» **Records taken from a dataset**:
════

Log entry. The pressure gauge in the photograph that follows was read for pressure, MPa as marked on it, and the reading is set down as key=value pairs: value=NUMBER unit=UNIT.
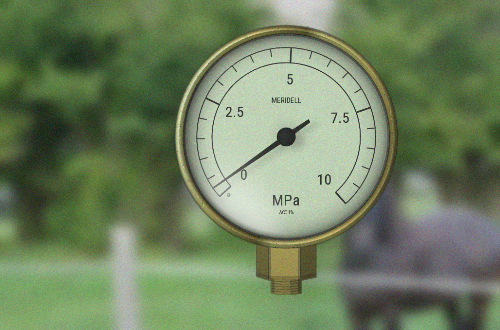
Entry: value=0.25 unit=MPa
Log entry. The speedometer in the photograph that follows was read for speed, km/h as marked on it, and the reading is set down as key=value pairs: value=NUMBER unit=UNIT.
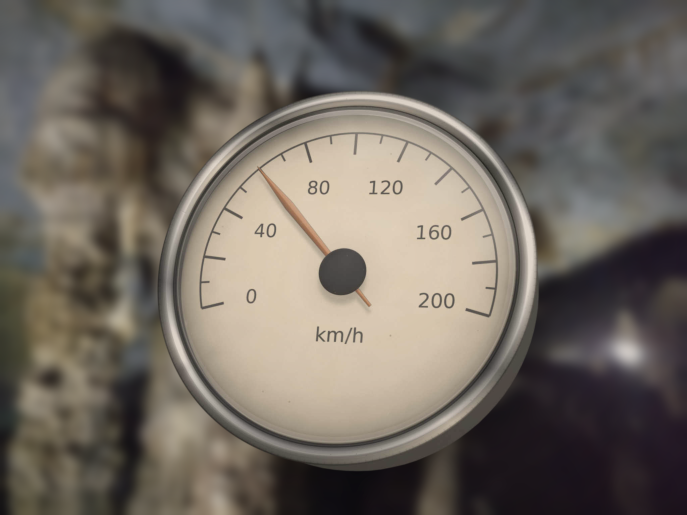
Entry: value=60 unit=km/h
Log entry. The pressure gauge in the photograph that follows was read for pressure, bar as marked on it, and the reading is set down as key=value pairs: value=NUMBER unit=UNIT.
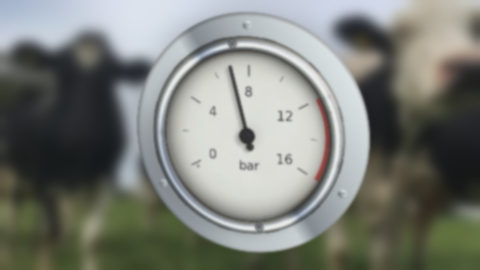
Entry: value=7 unit=bar
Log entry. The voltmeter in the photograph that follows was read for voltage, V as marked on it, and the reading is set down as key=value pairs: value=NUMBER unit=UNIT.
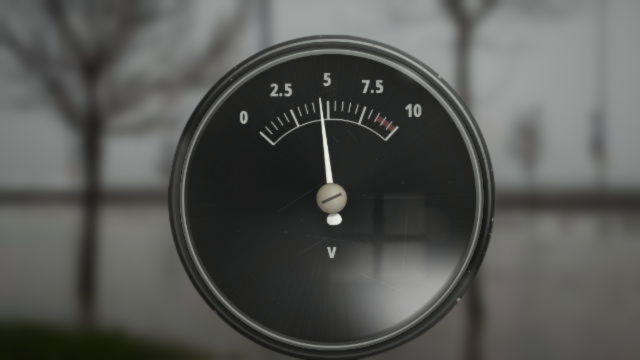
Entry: value=4.5 unit=V
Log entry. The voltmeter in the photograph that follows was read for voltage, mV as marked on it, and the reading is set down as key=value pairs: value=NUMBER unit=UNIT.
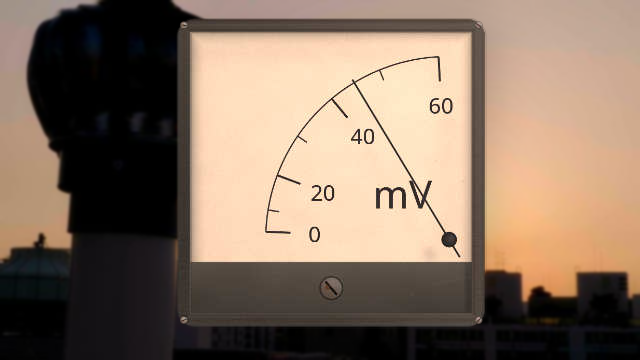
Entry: value=45 unit=mV
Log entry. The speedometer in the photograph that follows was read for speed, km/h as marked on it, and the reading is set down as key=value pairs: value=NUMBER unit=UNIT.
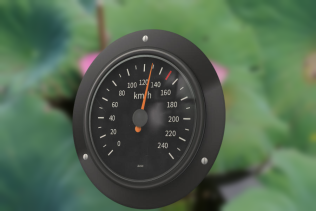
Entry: value=130 unit=km/h
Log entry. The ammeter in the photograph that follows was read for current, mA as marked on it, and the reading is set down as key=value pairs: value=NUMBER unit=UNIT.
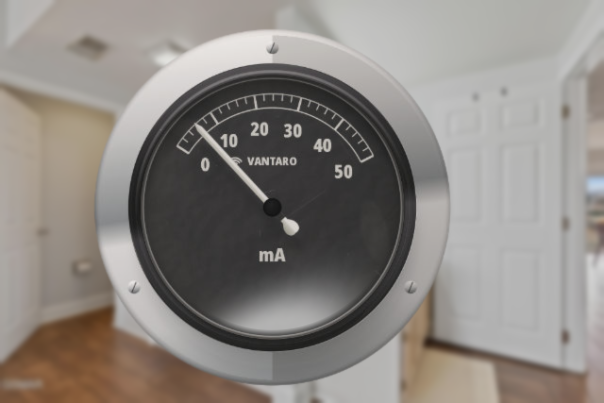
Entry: value=6 unit=mA
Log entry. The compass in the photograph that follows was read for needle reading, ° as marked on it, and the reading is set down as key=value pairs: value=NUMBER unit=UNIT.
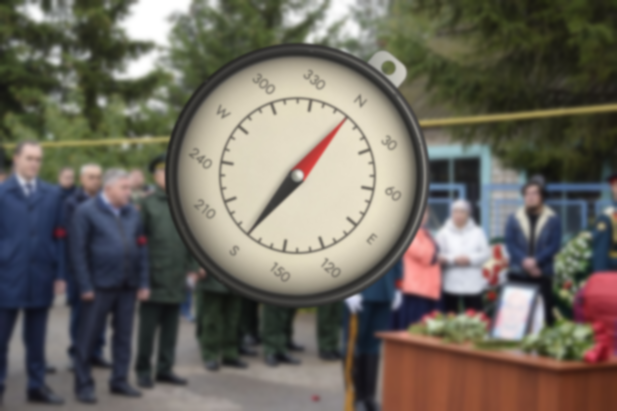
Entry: value=0 unit=°
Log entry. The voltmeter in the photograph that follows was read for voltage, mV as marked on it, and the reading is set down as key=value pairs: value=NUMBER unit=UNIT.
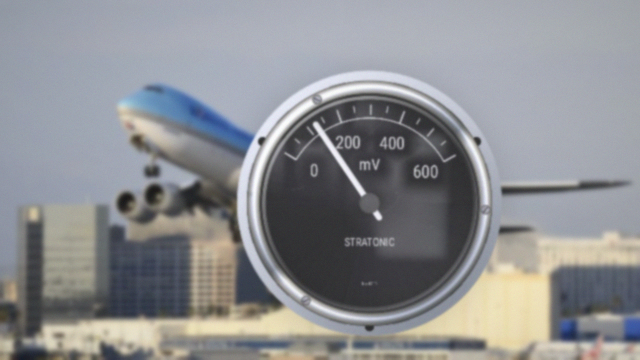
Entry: value=125 unit=mV
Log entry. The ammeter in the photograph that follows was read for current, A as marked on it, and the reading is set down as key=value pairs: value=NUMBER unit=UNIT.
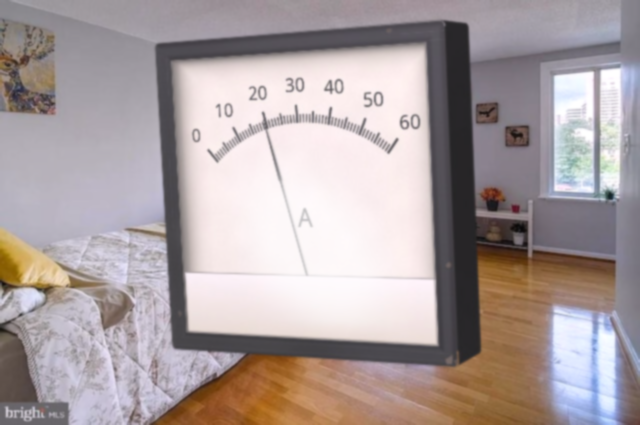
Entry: value=20 unit=A
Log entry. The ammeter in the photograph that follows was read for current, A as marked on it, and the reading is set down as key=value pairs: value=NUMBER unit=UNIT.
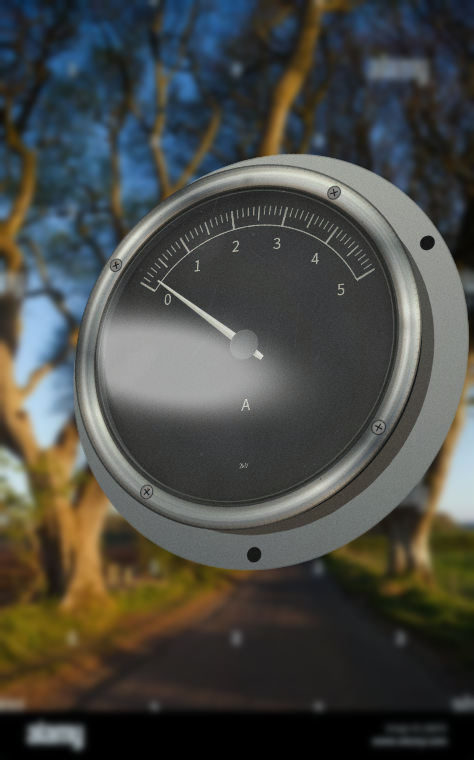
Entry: value=0.2 unit=A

════

» **DIRECTIVE**:
Switch "photograph" to "image" everywhere in the material above, keeping all else unchanged. Leave the pictures out of the reply.

» **SOLUTION**:
Log entry. The pressure gauge in the image that follows was read for pressure, MPa as marked on it, and the reading is set down as key=value pairs: value=NUMBER unit=UNIT.
Entry: value=0.25 unit=MPa
Log entry. The speedometer in the image that follows was read for speed, km/h as marked on it, and the reading is set down as key=value pairs: value=NUMBER unit=UNIT.
Entry: value=60 unit=km/h
Log entry. The pressure gauge in the image that follows was read for pressure, bar as marked on it, and the reading is set down as key=value pairs: value=NUMBER unit=UNIT.
Entry: value=7 unit=bar
Log entry. The voltmeter in the image that follows was read for voltage, V as marked on it, and the reading is set down as key=value pairs: value=NUMBER unit=UNIT.
Entry: value=4.5 unit=V
Log entry. The voltmeter in the image that follows was read for voltage, mV as marked on it, and the reading is set down as key=value pairs: value=NUMBER unit=UNIT.
Entry: value=45 unit=mV
Log entry. The speedometer in the image that follows was read for speed, km/h as marked on it, and the reading is set down as key=value pairs: value=NUMBER unit=UNIT.
Entry: value=130 unit=km/h
Log entry. The ammeter in the image that follows was read for current, mA as marked on it, and the reading is set down as key=value pairs: value=NUMBER unit=UNIT.
Entry: value=6 unit=mA
Log entry. The compass in the image that follows was read for needle reading, ° as marked on it, and the reading is set down as key=value pairs: value=NUMBER unit=UNIT.
Entry: value=0 unit=°
Log entry. The voltmeter in the image that follows was read for voltage, mV as marked on it, and the reading is set down as key=value pairs: value=NUMBER unit=UNIT.
Entry: value=125 unit=mV
Log entry. The ammeter in the image that follows was read for current, A as marked on it, and the reading is set down as key=value pairs: value=NUMBER unit=UNIT.
Entry: value=20 unit=A
Log entry. The ammeter in the image that follows was read for current, A as marked on it, and the reading is set down as key=value pairs: value=NUMBER unit=UNIT.
Entry: value=0.2 unit=A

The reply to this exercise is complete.